A lot of grid-based or network-based problems can also use broadcasting. For instance, if we want to compute the distance from the origin of points on a 10x10 grid, we can do

>>> x = np.arange(5)
>>> y = np.arange(5)[:, np.newaxis]
>>> distance = np.sqrt(x ** 2 + y ** 2)
>>> distance
array([[ 0.        ,  1.        ,  2.        ,  3.        ,  4.        ],
       [ 1.        ,  1.41421356,  2.23606798,  3.16227766,  4.12310563],
       [ 2.        ,  2.23606798,  2.82842712,  3.60555128,  4.47213595],
       [ 3.        ,  3.16227766,  3.60555128,  4.24264069,  5.        ],
       [ 4.        ,  4.12310563,  4.47213595,  5.        ,  5.65685425]])

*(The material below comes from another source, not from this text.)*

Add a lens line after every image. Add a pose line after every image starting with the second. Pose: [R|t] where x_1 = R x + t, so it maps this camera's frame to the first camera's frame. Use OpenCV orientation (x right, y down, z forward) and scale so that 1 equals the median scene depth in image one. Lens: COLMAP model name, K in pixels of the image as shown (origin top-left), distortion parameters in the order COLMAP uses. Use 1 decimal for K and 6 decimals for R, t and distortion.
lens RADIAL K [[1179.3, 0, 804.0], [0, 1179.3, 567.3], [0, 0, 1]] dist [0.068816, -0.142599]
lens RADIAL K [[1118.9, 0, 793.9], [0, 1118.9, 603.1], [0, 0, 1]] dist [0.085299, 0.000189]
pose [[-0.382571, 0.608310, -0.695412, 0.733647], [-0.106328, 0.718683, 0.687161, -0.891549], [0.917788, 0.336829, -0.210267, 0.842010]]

Creating a two-dimensional grid

What are the dimensionalities of x, y and z in the two cases:

x, y = np.mgrid[:10, :5]
z = x + y

and

x, y = np.ogrid[:10, :5]
z = x + y

What might be the advantage of using np.ogrid over np.mgrid?

Worked example: Route 66

Let’s construct an array of distances (in miles) between cities of Route 66: Chicago, Springfield, Saint-Louis, Tulsa, Oklahoma City, Amarillo, Santa Fe, Albuquerque, Flagstaff and Los Angeles.

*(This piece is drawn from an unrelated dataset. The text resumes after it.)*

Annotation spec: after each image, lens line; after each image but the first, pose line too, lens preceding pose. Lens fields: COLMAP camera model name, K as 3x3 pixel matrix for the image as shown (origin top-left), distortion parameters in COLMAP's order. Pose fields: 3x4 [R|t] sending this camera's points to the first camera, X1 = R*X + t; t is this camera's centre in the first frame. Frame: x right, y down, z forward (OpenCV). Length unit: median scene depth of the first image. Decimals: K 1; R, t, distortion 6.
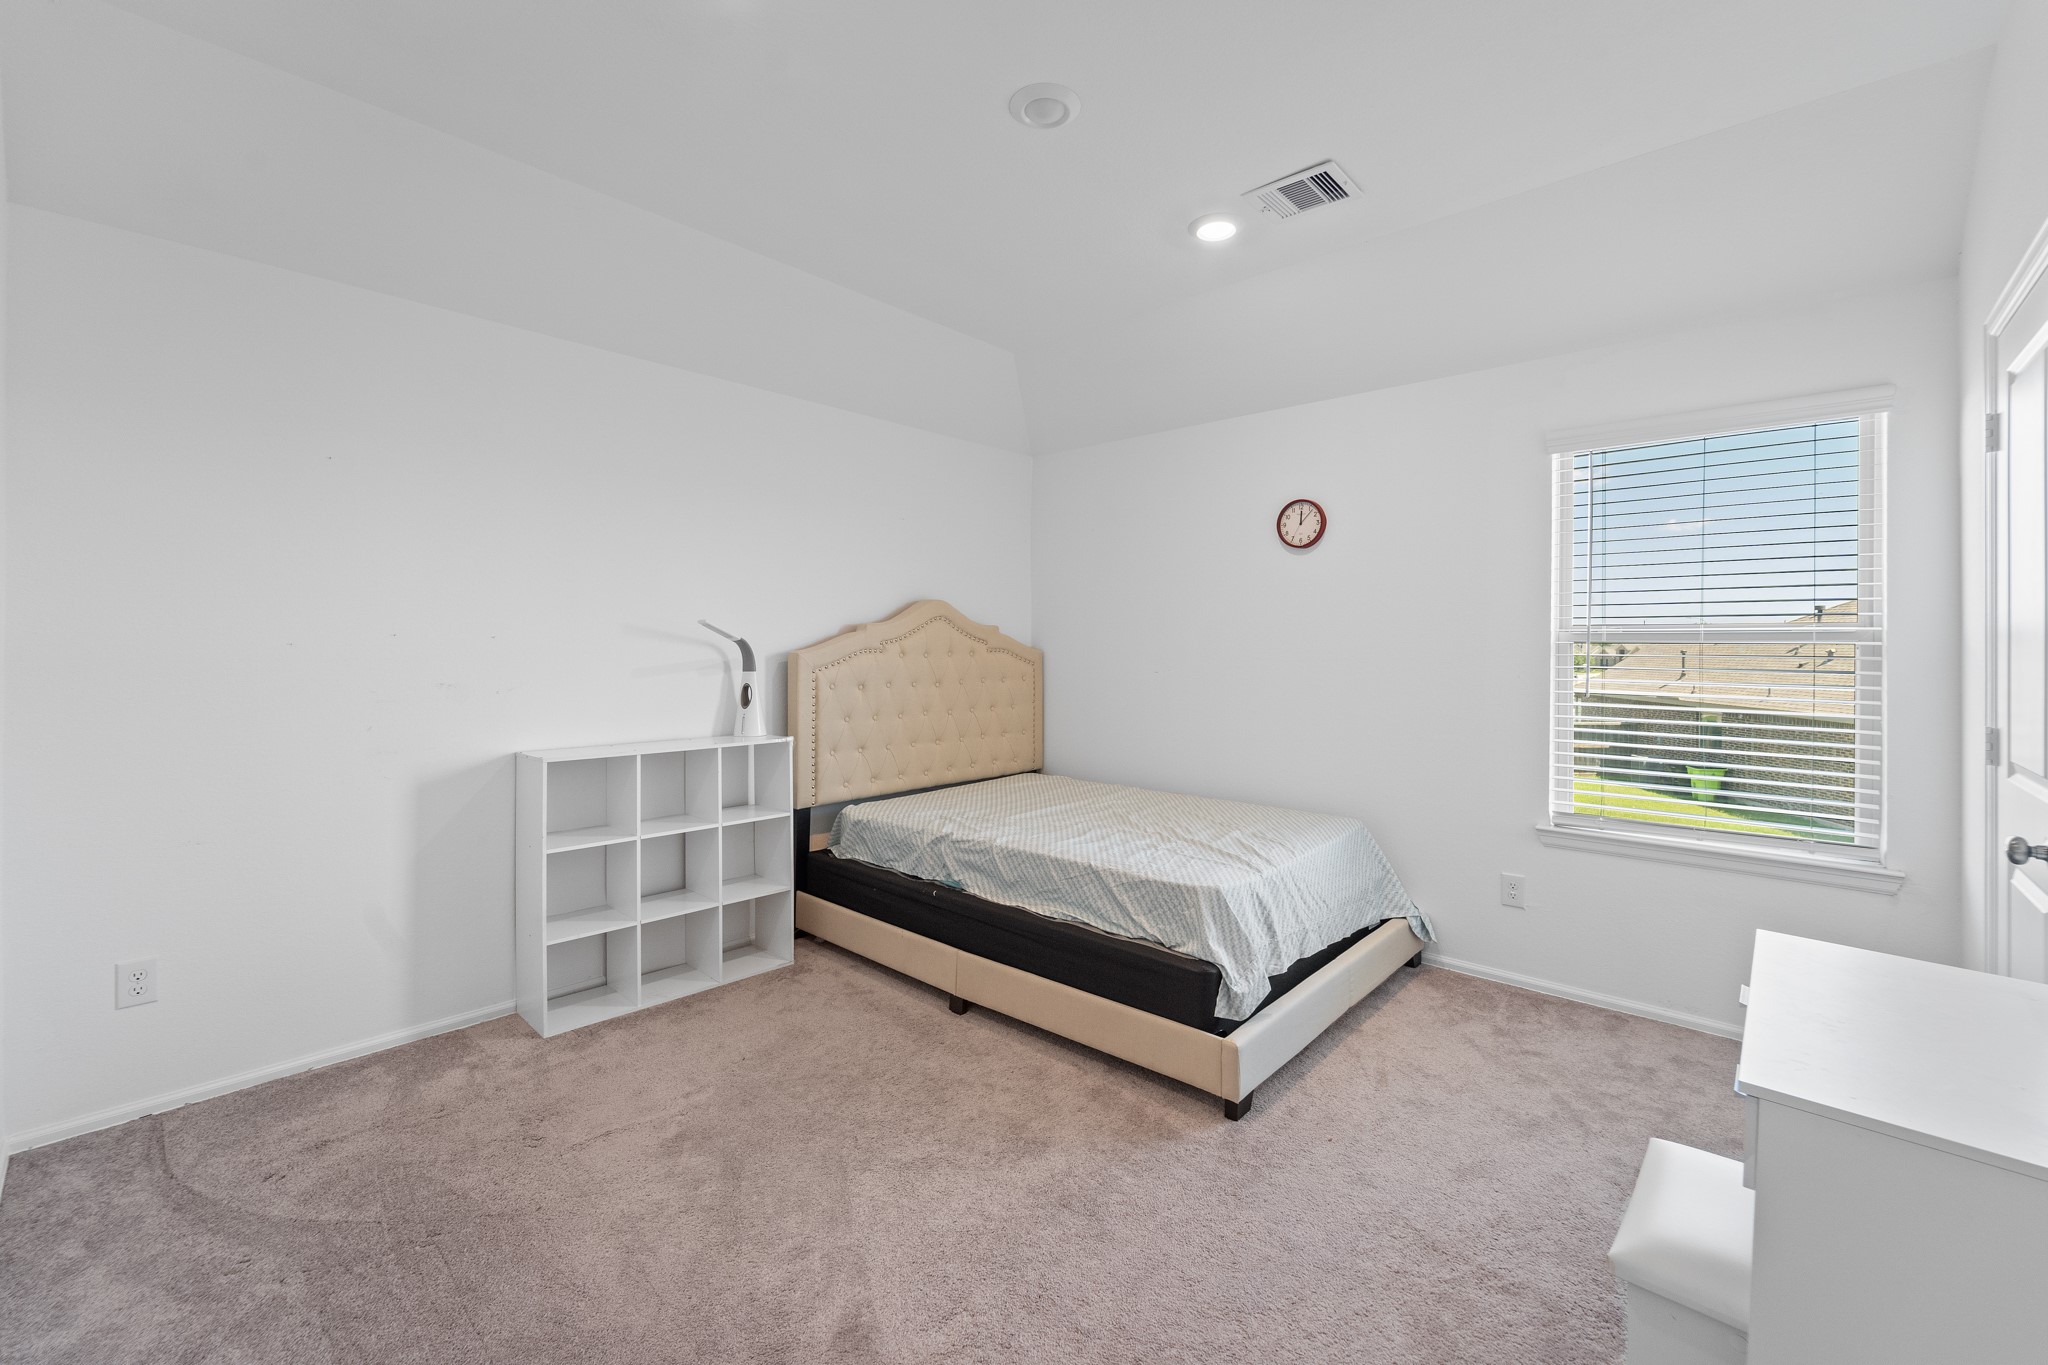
lens RADIAL K [[821.5, 0, 1027.7], [0, 821.5, 677.6], [0, 0, 1]] dist [0.001160, -0.002368]
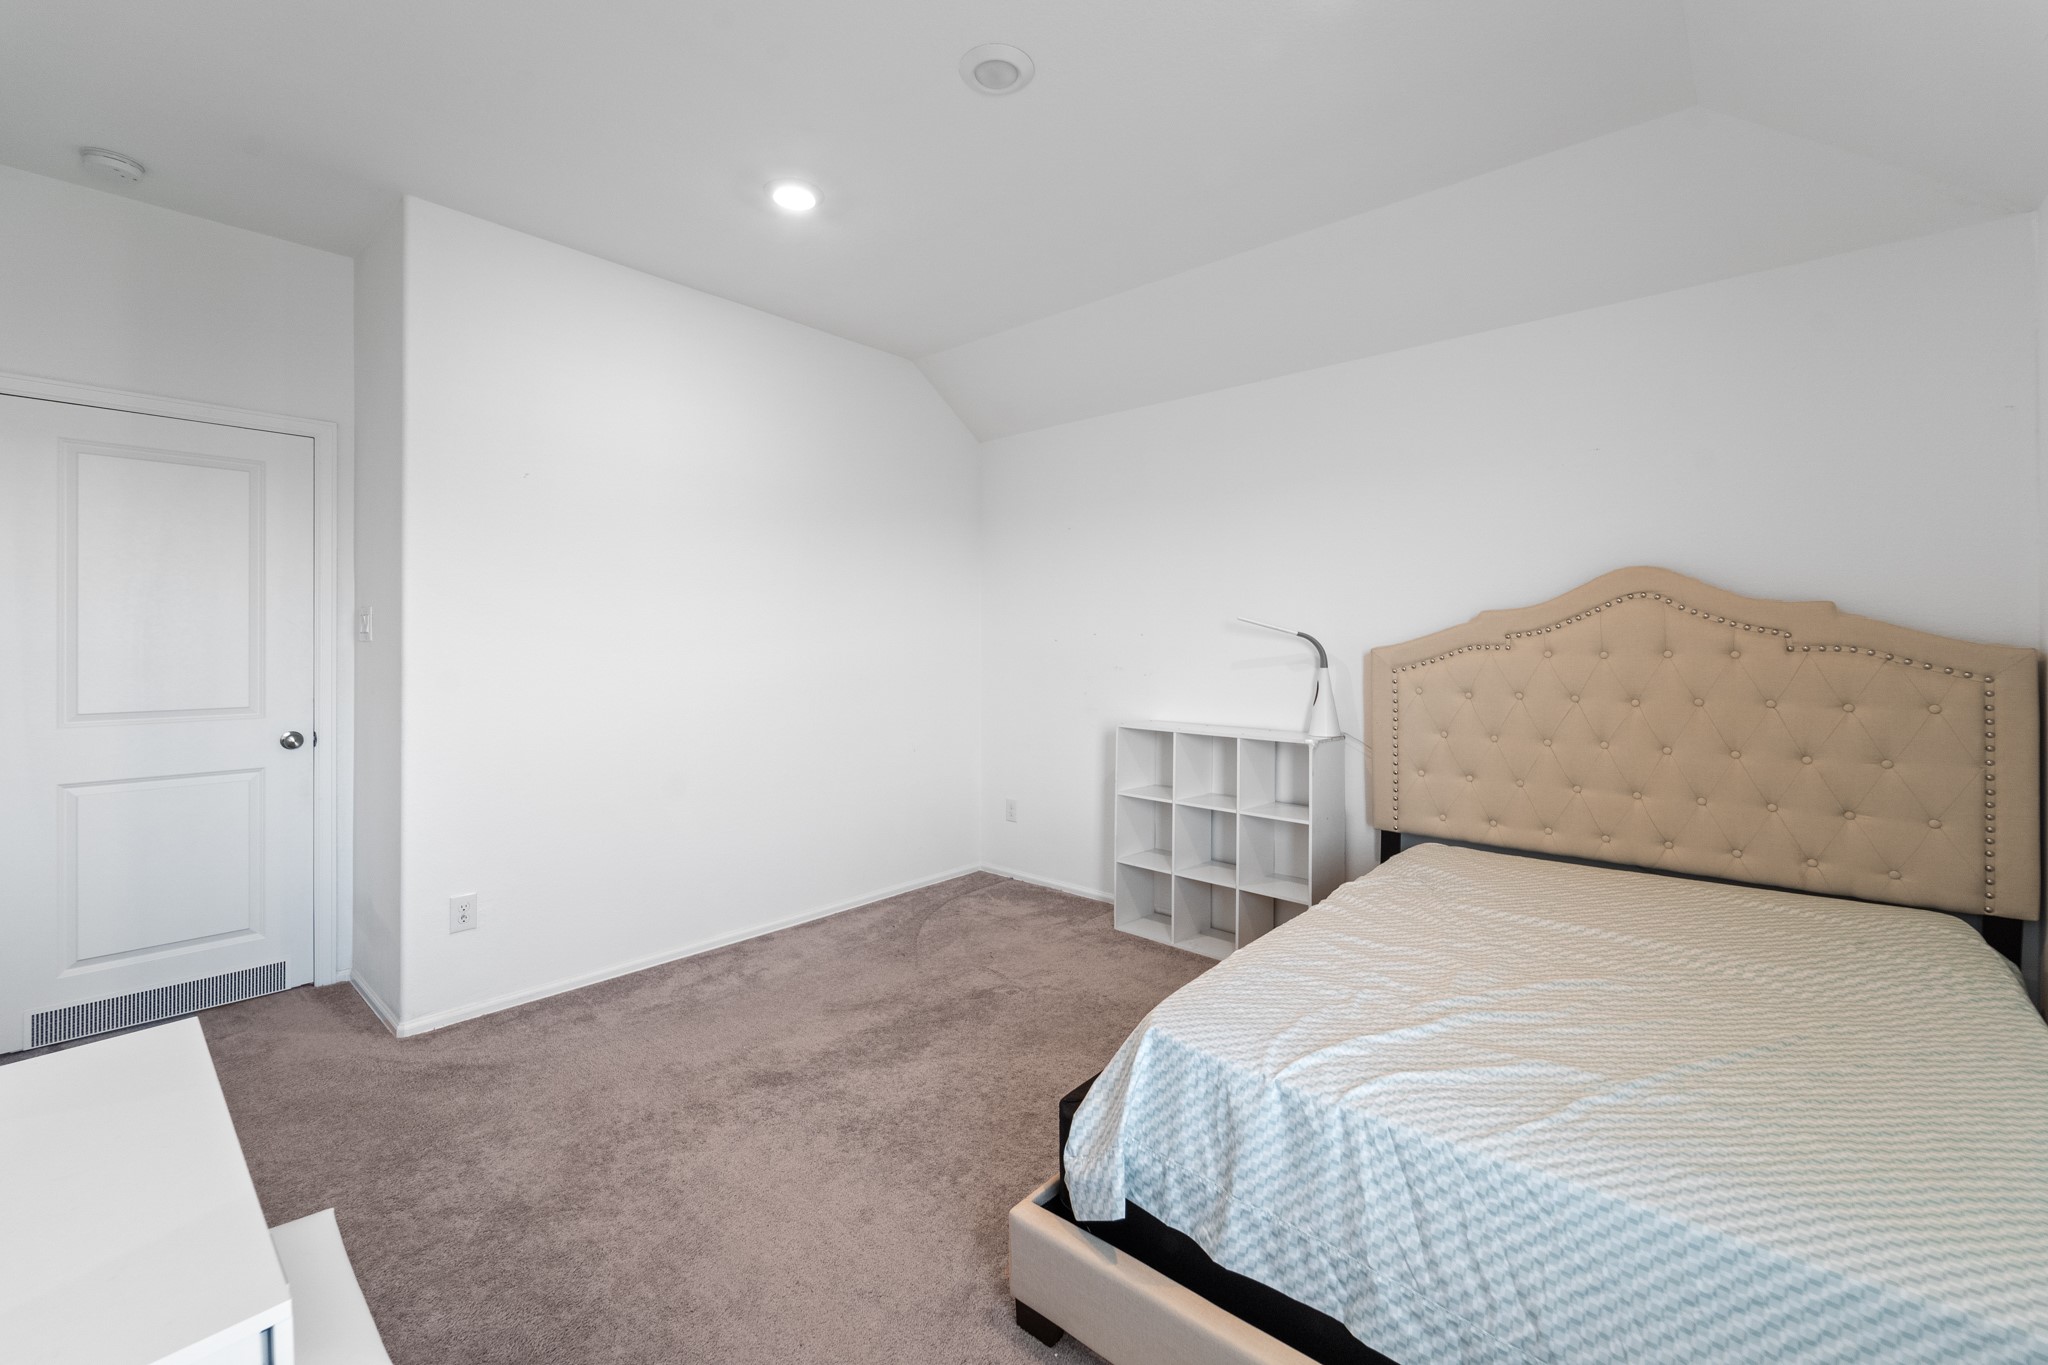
lens RADIAL K [[821.5, 0, 1027.7], [0, 821.5, 677.6], [0, 0, 1]] dist [0.001160, -0.002368]
pose [[0.043380, 0.038691, -0.998309, 0.561448], [-0.038621, 0.998568, 0.037023, -0.017615], [0.998312, 0.036949, 0.044812, 0.579513]]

>>> mileposts = np.array([0, 198, 303, 736, 871, 1175, 1475, 1544,
...        1913, 2448])
>>> distance_array = np.abs(mileposts - mileposts[:, np.newaxis])
>>> distance_array
array([[   0,  198,  303,  736,  871, 1175, 1475, 1544, 1913, 2448],
       [ 198,    0,  105,  538,  673,  977, 1277, 1346, 1715, 2250],
       [ 303,  105,    0,  433,  568,  872, 1172, 1241, 1610, 2145],
       [ 736,  538,  433,    0,  135,  439,  739,  808, 1177, 1712],
       [ 871,  673,  568,  135,    0,  304,  604,  673, 1042, 1577],
       [1175,  977,  872,  439,  304,    0,  300,  369,  738, 1273],
       [1475, 1277, 1172,  739,  604,  300,    0,   69,  438,  973],
       [1544, 1346, 1241,  808,  673,  369,   69,    0,  369,  904],
       [1913, 1715, 1610, 1177, 1042,  738,  438,  369,    0,  535],
       [2448, 2250, 2145, 1712, 1577, 1273,  973,  904,  535,    0]])

Distances on Route 66

Distances

Given an array of latitudes and longitudes of major European capitals calculate pairwise distances between them. Use the approximate formula:

\[D=6371.009\sqrt{(\Delta\phi)^2 + (\Delta\lambda)^2}\qquad \text{(in kilometers)},\]

where \(\Delta\phi=\phi_1-\phi_2\) and \(\Delta\lambda=\lambda_1-\lambda_2\) are the differences between the latitudes and longitude of two cities in radians. (Hint: To convert degrees to radians multiply them by \(\pi/180\)).

coords = np.array([
                  [ 23.71666667,  37.96666667], # Athens
                  [ 13.38333333,  52.51666667], # Berlin
                  [ -0.1275    ,  51.50722222], # London
                  [ -3.71666667,  40.38333333], # Madrid
                  [  2.3508    ,  48.8567    ], # Paris
                  [ 12.5       ,  41.9       ]  # Rome
])

When you are done you can compare the results with a more precise formula:

\[D=6371.009\sqrt{(\Delta\phi)^2 + (\cos(\phi_m)\Delta\lambda)^2}\]

where \(\phi_m = (\phi_1+\phi_2) / 2\) is the mean latitude.